[WHAT IS EXPECTED] Restate the full set of records exactly, without adding or dropping a word.
>> start PROVIDED INFORMATION
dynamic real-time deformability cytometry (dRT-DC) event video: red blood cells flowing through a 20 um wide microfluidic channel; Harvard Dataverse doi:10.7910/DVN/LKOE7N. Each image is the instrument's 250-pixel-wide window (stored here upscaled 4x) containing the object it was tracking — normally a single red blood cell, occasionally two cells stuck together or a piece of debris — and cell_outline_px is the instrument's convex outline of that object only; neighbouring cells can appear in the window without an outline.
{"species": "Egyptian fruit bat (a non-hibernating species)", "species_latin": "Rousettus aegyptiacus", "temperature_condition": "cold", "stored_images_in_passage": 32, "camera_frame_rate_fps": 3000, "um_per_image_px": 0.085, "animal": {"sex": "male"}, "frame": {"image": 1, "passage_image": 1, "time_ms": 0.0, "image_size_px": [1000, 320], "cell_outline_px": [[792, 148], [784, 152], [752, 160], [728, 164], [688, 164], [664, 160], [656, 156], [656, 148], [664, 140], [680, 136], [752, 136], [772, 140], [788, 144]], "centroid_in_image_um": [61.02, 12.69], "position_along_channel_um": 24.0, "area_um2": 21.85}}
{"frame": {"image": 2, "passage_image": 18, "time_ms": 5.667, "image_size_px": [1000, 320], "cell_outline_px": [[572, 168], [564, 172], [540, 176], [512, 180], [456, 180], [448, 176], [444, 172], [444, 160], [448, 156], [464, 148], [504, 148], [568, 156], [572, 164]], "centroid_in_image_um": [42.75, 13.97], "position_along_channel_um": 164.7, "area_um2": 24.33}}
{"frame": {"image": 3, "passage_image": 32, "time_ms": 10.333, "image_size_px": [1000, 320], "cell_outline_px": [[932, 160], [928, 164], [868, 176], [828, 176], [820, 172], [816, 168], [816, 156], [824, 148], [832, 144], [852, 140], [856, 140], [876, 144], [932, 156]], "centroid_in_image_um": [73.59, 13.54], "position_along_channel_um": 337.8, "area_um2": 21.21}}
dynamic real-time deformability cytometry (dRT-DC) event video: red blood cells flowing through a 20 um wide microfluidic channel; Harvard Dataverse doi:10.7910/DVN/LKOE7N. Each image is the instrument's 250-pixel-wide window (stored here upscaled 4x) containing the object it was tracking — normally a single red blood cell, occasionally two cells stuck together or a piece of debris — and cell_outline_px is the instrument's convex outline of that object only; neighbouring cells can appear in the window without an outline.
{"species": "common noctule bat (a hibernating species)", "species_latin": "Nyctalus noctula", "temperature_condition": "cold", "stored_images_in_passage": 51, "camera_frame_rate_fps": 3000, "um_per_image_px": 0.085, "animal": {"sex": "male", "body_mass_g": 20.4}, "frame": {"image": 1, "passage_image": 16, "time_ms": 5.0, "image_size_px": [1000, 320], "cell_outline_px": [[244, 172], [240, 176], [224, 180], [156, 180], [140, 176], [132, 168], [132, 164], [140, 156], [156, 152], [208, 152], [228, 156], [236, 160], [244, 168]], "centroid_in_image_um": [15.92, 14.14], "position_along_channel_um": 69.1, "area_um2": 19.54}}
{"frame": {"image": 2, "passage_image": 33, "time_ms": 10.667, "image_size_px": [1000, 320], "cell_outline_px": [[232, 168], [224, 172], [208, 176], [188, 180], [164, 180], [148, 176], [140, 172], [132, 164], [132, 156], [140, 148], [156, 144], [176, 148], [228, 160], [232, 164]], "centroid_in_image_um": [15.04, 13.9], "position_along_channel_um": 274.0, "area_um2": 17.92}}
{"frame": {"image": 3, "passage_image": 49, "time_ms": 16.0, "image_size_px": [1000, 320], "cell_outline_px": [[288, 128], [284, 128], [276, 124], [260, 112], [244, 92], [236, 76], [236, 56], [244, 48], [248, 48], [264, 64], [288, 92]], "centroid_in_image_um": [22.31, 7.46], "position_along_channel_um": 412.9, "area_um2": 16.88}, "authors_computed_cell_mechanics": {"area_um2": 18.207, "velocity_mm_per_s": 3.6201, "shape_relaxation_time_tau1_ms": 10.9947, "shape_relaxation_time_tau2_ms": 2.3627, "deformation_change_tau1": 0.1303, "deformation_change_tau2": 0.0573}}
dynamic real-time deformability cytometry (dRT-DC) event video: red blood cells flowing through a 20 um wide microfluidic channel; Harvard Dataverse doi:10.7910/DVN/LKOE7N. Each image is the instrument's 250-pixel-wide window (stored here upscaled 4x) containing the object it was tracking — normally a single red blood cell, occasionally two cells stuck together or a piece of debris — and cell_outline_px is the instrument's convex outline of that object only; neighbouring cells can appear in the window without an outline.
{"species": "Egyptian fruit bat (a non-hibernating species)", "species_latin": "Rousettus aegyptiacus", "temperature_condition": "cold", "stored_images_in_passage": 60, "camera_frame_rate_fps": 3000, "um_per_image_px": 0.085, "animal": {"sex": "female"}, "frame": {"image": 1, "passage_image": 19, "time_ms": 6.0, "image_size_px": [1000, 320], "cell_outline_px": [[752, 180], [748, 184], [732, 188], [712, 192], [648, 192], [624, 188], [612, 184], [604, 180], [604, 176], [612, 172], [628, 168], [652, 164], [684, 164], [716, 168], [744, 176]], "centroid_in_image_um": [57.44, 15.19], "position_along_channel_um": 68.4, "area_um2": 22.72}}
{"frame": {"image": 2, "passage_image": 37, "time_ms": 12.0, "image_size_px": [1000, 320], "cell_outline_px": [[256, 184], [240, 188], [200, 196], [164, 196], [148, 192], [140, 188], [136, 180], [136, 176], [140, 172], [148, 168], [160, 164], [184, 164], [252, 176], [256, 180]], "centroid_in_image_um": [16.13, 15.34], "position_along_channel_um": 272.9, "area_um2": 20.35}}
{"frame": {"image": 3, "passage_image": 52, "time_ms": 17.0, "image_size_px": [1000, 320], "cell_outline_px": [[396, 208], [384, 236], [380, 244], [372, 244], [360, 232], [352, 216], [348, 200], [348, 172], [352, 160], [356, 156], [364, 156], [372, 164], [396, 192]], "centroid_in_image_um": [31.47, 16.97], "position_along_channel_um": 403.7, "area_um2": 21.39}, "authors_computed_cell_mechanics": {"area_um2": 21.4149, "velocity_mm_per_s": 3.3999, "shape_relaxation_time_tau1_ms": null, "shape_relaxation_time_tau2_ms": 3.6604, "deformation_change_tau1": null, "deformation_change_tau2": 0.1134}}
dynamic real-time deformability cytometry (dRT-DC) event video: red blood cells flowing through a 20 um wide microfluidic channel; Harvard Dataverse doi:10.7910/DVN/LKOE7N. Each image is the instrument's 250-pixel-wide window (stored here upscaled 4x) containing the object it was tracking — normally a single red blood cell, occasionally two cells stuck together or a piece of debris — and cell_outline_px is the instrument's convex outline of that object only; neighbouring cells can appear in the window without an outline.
>> end PROVIDED INFORMATION
[CORRECT RESPONSE]
dynamic real-time deformability cytometry (dRT-DC) event video: red blood cells flowing through a 20 um wide microfluidic channel; Harvard Dataverse doi:10.7910/DVN/LKOE7N. Each image is the instrument's 250-pixel-wide window (stored here upscaled 4x) containing the object it was tracking — normally a single red blood cell, occasionally two cells stuck together or a piece of debris — and cell_outline_px is the instrument's convex outline of that object only; neighbouring cells can appear in the window without an outline.
{"species": "Egyptian fruit bat (a non-hibernating species)", "species_latin": "Rousettus aegyptiacus", "temperature_condition": "cold", "stored_images_in_passage": 32, "camera_frame_rate_fps": 3000, "um_per_image_px": 0.085, "animal": {"sex": "male"}, "frame": {"image": 1, "passage_image": 1, "time_ms": 0.0, "image_size_px": [1000, 320], "cell_outline_px": [[792, 148], [784, 152], [752, 160], [728, 164], [688, 164], [664, 160], [656, 156], [656, 148], [664, 140], [680, 136], [752, 136], [772, 140], [788, 144]], "centroid_in_image_um": [61.02, 12.69], "position_along_channel_um": 24.0, "area_um2": 21.85}}
{"frame": {"image": 2, "passage_image": 18, "time_ms": 5.667, "image_size_px": [1000, 320], "cell_outline_px": [[572, 168], [564, 172], [540, 176], [512, 180], [456, 180], [448, 176], [444, 172], [444, 160], [448, 156], [464, 148], [504, 148], [568, 156], [572, 164]], "centroid_in_image_um": [42.75, 13.97], "position_along_channel_um": 164.7, "area_um2": 24.33}}
{"frame": {"image": 3, "passage_image": 32, "time_ms": 10.333, "image_size_px": [1000, 320], "cell_outline_px": [[932, 160], [928, 164], [868, 176], [828, 176], [820, 172], [816, 168], [816, 156], [824, 148], [832, 144], [852, 140], [856, 140], [876, 144], [932, 156]], "centroid_in_image_um": [73.59, 13.54], "position_along_channel_um": 337.8, "area_um2": 21.21}}
dynamic real-time deformability cytometry (dRT-DC) event video: red blood cells flowing through a 20 um wide microfluidic channel; Harvard Dataverse doi:10.7910/DVN/LKOE7N. Each image is the instrument's 250-pixel-wide window (stored here upscaled 4x) containing the object it was tracking — normally a single red blood cell, occasionally two cells stuck together or a piece of debris — and cell_outline_px is the instrument's convex outline of that object only; neighbouring cells can appear in the window without an outline.
{"species": "common noctule bat (a hibernating species)", "species_latin": "Nyctalus noctula", "temperature_condition": "cold", "stored_images_in_passage": 51, "camera_frame_rate_fps": 3000, "um_per_image_px": 0.085, "animal": {"sex": "male", "body_mass_g": 20.4}, "frame": {"image": 1, "passage_image": 16, "time_ms": 5.0, "image_size_px": [1000, 320], "cell_outline_px": [[244, 172], [240, 176], [224, 180], [156, 180], [140, 176], [132, 168], [132, 164], [140, 156], [156, 152], [208, 152], [228, 156], [236, 160], [244, 168]], "centroid_in_image_um": [15.92, 14.14], "position_along_channel_um": 69.1, "area_um2": 19.54}}
{"frame": {"image": 2, "passage_image": 33, "time_ms": 10.667, "image_size_px": [1000, 320], "cell_outline_px": [[232, 168], [224, 172], [208, 176], [188, 180], [164, 180], [148, 176], [140, 172], [132, 164], [132, 156], [140, 148], [156, 144], [176, 148], [228, 160], [232, 164]], "centroid_in_image_um": [15.04, 13.9], "position_along_channel_um": 274.0, "area_um2": 17.92}}
{"frame": {"image": 3, "passage_image": 49, "time_ms": 16.0, "image_size_px": [1000, 320], "cell_outline_px": [[288, 128], [284, 128], [276, 124], [260, 112], [244, 92], [236, 76], [236, 56], [244, 48], [248, 48], [264, 64], [288, 92]], "centroid_in_image_um": [22.31, 7.46], "position_along_channel_um": 412.9, "area_um2": 16.88}, "authors_computed_cell_mechanics": {"area_um2": 18.207, "velocity_mm_per_s": 3.6201, "shape_relaxation_time_tau1_ms": 10.9947, "shape_relaxation_time_tau2_ms": 2.3627, "deformation_change_tau1": 0.1303, "deformation_change_tau2": 0.0573}}
dynamic real-time deformability cytometry (dRT-DC) event video: red blood cells flowing through a 20 um wide microfluidic channel; Harvard Dataverse doi:10.7910/DVN/LKOE7N. Each image is the instrument's 250-pixel-wide window (stored here upscaled 4x) containing the object it was tracking — normally a single red blood cell, occasionally two cells stuck together or a piece of debris — and cell_outline_px is the instrument's convex outline of that object only; neighbouring cells can appear in the window without an outline.
{"species": "Egyptian fruit bat (a non-hibernating species)", "species_latin": "Rousettus aegyptiacus", "temperature_condition": "cold", "stored_images_in_passage": 60, "camera_frame_rate_fps": 3000, "um_per_image_px": 0.085, "animal": {"sex": "female"}, "frame": {"image": 1, "passage_image": 19, "time_ms": 6.0, "image_size_px": [1000, 320], "cell_outline_px": [[752, 180], [748, 184], [732, 188], [712, 192], [648, 192], [624, 188], [612, 184], [604, 180], [604, 176], [612, 172], [628, 168], [652, 164], [684, 164], [716, 168], [744, 176]], "centroid_in_image_um": [57.44, 15.19], "position_along_channel_um": 68.4, "area_um2": 22.72}}
{"frame": {"image": 2, "passage_image": 37, "time_ms": 12.0, "image_size_px": [1000, 320], "cell_outline_px": [[256, 184], [240, 188], [200, 196], [164, 196], [148, 192], [140, 188], [136, 180], [136, 176], [140, 172], [148, 168], [160, 164], [184, 164], [252, 176], [256, 180]], "centroid_in_image_um": [16.13, 15.34], "position_along_channel_um": 272.9, "area_um2": 20.35}}
{"frame": {"image": 3, "passage_image": 52, "time_ms": 17.0, "image_size_px": [1000, 320], "cell_outline_px": [[396, 208], [384, 236], [380, 244], [372, 244], [360, 232], [352, 216], [348, 200], [348, 172], [352, 160], [356, 156], [364, 156], [372, 164], [396, 192]], "centroid_in_image_um": [31.47, 16.97], "position_along_channel_um": 403.7, "area_um2": 21.39}, "authors_computed_cell_mechanics": {"area_um2": 21.4149, "velocity_mm_per_s": 3.3999, "shape_relaxation_time_tau1_ms": null, "shape_relaxation_time_tau2_ms": 3.6604, "deformation_change_tau1": null, "deformation_change_tau2": 0.1134}}
dynamic real-time deformability cytometry (dRT-DC) event video: red blood cells flowing through a 20 um wide microfluidic channel; Harvard Dataverse doi:10.7910/DVN/LKOE7N. Each image is the instrument's 250-pixel-wide window (stored here upscaled 4x) containing the object it was tracking — normally a single red blood cell, occasionally two cells stuck together or a piece of debris — and cell_outline_px is the instrument's convex outline of that object only; neighbouring cells can appear in the window without an outline.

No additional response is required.